Records from a data collection:
§ §

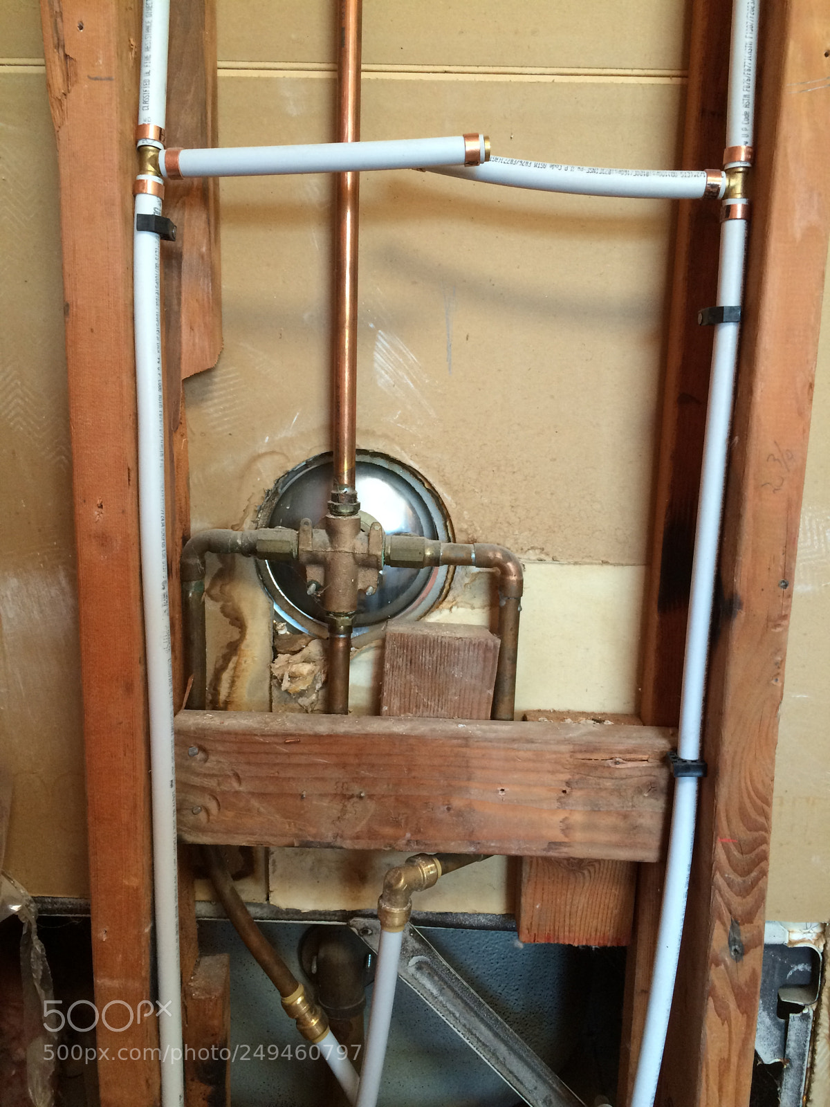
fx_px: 927
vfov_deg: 61.7
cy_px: 554
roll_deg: +0.3
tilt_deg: -10.6
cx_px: 415
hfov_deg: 48.2
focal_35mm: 29
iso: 125
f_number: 2.2
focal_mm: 4.15
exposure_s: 1/30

§ §

* INSTRUCTIONS TO FOLLOW
Set the lines down exactly as they stand, beginning at the one that contains "tilt_deg: -10.6" and stopping after the last line of the entries above.

* ANSWER FOR THIS EXERCISE
tilt_deg: -10.6
cx_px: 415
hfov_deg: 48.2
focal_35mm: 29
iso: 125
f_number: 2.2
focal_mm: 4.15
exposure_s: 1/30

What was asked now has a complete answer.